• _EXTRACTED TEXT_:
------------

Sunday, August 17, 2014

I enjoyed the National Day Rally by PM Lee this evening. He talked about many things but it was the segment on retirement adequacy that I paid extra attention to because of the unhappiness in certain segments of the population with the CPF in recent times.

PM Lee's speech on retirement adequacy was quite clear and free of financial jargon. He clearly showed how having savings in the CPF and ownership of a HDB flat will work well to fund our retirement. This is not something new but the way the message was delivered in a story telling fashion with PM Lee pretending to be a financial planner advising a fictitious Tan family in Singapore made a difference, I feel.


It is quite clear in the PM's speech that he sees HDB flat ownership as a pension that can be drawn upon in retirement. This is something I blogged about before too. See related post #1 at the end of this blog post.

There are many ways in which seniors could monetise their flats:

1. Rent out a room.

2. Rent out the entire flat and stay with their children.

3. Downsize or rightsize to a smaller flat which will pay them a Silver Housing bonus as well.

4. Do a lease buyback with HDB.

With point number 4, PM Lee said that it was only available to 3 room flat owners but because many seniors who stay in 4 room flats would like to have this too, preferring not to move from surroundings familiar to them, the lease buyback scheme will be extended to 4 room flats by the HDB too in future. This change will bring cheer to some seniors. With this change, the lease buyback scheme will become available to more than half of all HDB flat owners.

This is all said with the understanding that the minimum sum (MS) of $155,000 is really insufficient to provide adequate monthly lifelong income from age 65.

Estimates show that a MS of $155,000 at age 55 would provide some $1,200 a month in lifelong income from age 65 when members of the audience mostly thought $2,000 a month is a more realistic figure. When PM Lee asked for a show of hands, no one thought $1,000 a month is sufficient.


So, there are ways to make up the shortfall and to ensure retirement funding adequacy for owners of HDB flats.

------------

• _BRIEF 1_: Quote the blog post on the National Day Rally from "PM Lee's speech" up to and including "with their children.".
• _BRIEF 2_: According to the blog post on the National Day Rally, why will the lease buyback scheme be extended to 4 room flats?
These rows have no connection to the blog post on the National Day Rally.

• _Keypoint coordinate data_:
------------

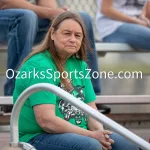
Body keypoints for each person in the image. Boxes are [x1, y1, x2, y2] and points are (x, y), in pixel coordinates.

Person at [13, 11, 139, 150]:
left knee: (127, 146)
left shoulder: (80, 65)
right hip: (38, 137)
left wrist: (101, 134)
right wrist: (92, 136)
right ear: (52, 34)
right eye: (67, 33)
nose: (73, 39)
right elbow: (46, 121)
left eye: (77, 35)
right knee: (91, 146)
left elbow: (92, 111)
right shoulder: (39, 66)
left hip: (80, 134)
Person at [0, 0, 101, 112]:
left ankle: (91, 96)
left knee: (81, 18)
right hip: (12, 19)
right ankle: (15, 95)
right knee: (26, 17)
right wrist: (50, 12)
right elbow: (6, 3)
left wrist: (59, 14)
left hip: (30, 21)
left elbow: (48, 5)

------------

• _TASK SOLUTION 1_:
PM Lee's speech on retirement adequacy was quite clear and free of financial jargon. He clearly showed how having savings in the CPF and ownership of a HDB flat will work well to fund our retirement. This is not something new but the way the message was delivered in a story telling fashion with PM Lee pretending to be a financial planner advising a fictitious Tan family in Singapore made a difference, I feel.


It is quite clear in the PM's speech that he sees HDB flat ownership as a pension that can be drawn upon in retirement. This is something I blogged about before too. See related post #1 at the end of this blog post.

There are many ways in which seniors could monetise their flats:

1. Rent out a room.

2. Rent out the entire flat and stay with their children.

• _TASK SOLUTION 2_: Many seniors living in 4 room flats would also like to use the scheme because they prefer not to move away from surroundings they know. For that reason, HDB will extend it to 4 room flats in the future.